Predicting Gene Spatial Expression and Cancer Prognosis: An Integrated Graph and Image Deep Learning Approach Based on HE Slides

Abstract

ABSTRACTInterpreting the tumor microenvironment (TME) heterogeneity within solid tumors presents a cornerstone for precise disease diagnosis and prognosis. However, while spatial transcriptomics offers a wealth of data, ranging from gene expression and spatial location to corresponding Hematoxylin and Eosin (HE) images, to explore the TME of various cancers, its high cost and demanding infrastructural needs significantly limit its clinical application, highlighting the need for more accessible alternatives. To bridge this gap, we introduce the Integrated Graph and Image Deep Learning (IGI-DL) model. This innovation, a fusion of Convolutional Neural Networks and Graph Neural Networks, is designed to predict gene spatial expression using HE images. The IGI-DL model outperforms its predecessors in analyzing colorectal cancer (CRC), breast cancer, and cutaneous squamous cell carcinoma (cSCC) by leveraging both pixel intensity and structural features in images.
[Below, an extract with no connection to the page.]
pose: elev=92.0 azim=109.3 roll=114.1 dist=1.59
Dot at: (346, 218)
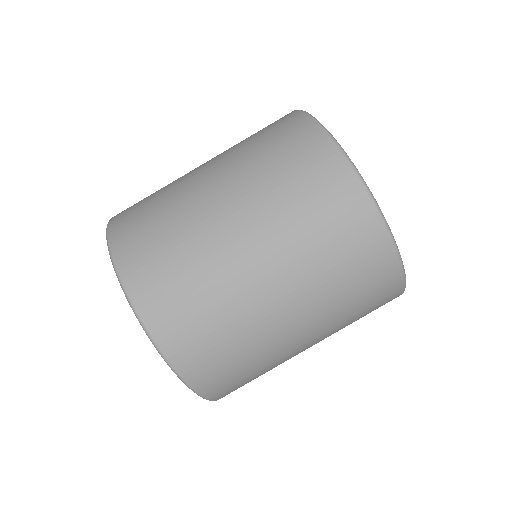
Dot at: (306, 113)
Significantly, across all cancer types, the IGI-DL model enhances the mean correlation of the top five genes by an average of 0.125 in internal and external test sets, rising from 0.306 to 0.431, surpassing existing state-of-the-art (SOTA) models. We further present a novel risk score derived from a super-patch graph, where gene expression predicted by IGI-DL serves as node features. Demonstrating superior prognostic accuracy, this risk score, with a C-index of 0.713 and 0.741 for CRC and breast cancer, supersedes traditional HE-based risk scores. In summary, the approach augments our understanding of the TME from the aspect of histological images, portending a transformation in cancer prognostics and treatment planning and ushering in a new era of personalized and precision oncology.